RECORDS PROVIDED: Begin
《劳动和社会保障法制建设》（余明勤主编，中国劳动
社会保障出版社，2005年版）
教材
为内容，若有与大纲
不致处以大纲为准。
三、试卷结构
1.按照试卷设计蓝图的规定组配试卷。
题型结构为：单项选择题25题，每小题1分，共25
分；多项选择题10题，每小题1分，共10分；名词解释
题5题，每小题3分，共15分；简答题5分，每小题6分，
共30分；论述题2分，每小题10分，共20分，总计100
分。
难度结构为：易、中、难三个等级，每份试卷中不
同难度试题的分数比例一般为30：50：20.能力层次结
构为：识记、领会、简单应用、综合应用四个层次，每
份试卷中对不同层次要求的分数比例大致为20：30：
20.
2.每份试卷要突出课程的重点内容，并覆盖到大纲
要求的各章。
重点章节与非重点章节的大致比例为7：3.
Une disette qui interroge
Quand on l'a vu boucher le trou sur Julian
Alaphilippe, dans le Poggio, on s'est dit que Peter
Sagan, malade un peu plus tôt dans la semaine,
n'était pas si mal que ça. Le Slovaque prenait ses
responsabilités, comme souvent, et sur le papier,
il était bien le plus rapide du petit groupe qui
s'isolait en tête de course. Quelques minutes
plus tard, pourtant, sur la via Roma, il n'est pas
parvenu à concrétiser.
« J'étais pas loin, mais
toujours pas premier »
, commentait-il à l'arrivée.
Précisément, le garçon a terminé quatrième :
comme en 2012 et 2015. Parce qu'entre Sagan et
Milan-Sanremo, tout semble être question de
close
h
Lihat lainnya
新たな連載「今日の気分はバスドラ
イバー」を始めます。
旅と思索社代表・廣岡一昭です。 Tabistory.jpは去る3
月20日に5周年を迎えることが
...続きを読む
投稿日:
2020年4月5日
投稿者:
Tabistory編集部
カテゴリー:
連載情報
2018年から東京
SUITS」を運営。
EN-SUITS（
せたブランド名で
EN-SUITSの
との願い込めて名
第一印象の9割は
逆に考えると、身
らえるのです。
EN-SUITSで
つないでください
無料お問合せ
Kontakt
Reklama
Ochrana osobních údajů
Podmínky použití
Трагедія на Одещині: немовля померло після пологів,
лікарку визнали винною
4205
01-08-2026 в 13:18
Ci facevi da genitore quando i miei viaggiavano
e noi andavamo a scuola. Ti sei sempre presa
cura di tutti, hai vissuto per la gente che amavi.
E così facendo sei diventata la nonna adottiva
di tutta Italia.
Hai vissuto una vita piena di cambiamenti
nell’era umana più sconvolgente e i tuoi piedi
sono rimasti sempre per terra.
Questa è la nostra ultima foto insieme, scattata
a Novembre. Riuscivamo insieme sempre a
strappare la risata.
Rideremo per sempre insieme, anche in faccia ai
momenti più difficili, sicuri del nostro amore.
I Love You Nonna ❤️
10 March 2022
RECORDS PROVIDED: End
RECORDS PROVIDED: Begin
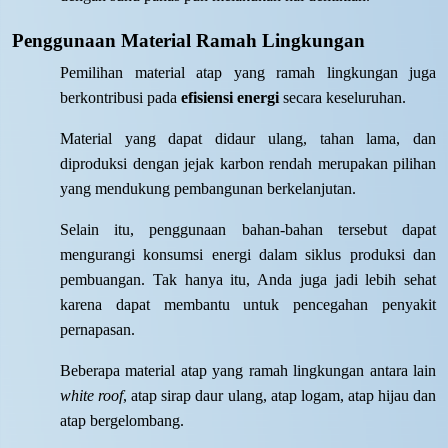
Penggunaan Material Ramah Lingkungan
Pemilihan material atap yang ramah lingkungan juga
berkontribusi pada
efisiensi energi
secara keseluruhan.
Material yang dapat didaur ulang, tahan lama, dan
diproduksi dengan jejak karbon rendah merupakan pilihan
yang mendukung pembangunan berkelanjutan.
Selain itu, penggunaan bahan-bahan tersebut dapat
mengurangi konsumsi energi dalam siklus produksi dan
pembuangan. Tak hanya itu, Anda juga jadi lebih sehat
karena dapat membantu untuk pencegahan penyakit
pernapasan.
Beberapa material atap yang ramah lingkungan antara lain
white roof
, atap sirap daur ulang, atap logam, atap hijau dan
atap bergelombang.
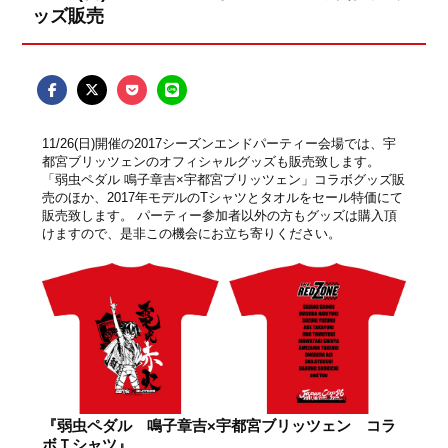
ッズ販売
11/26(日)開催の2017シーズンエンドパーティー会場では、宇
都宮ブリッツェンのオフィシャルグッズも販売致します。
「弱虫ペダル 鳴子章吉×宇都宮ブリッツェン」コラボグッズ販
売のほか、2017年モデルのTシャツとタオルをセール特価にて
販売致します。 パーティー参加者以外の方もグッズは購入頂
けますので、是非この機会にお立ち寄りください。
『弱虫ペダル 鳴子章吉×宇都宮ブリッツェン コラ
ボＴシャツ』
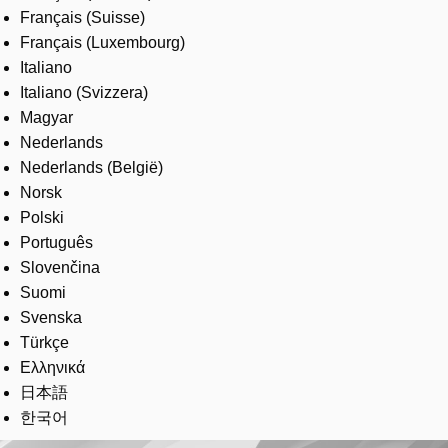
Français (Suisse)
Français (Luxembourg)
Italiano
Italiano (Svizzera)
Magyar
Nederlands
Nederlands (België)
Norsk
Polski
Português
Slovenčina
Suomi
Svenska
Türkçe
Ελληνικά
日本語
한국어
RECORDS PROVIDED: End
YOUR TASK:
How many lines in the records above contain the word "vissuto"? Reply with the number alone.

EXERCISE RESPONSE:
2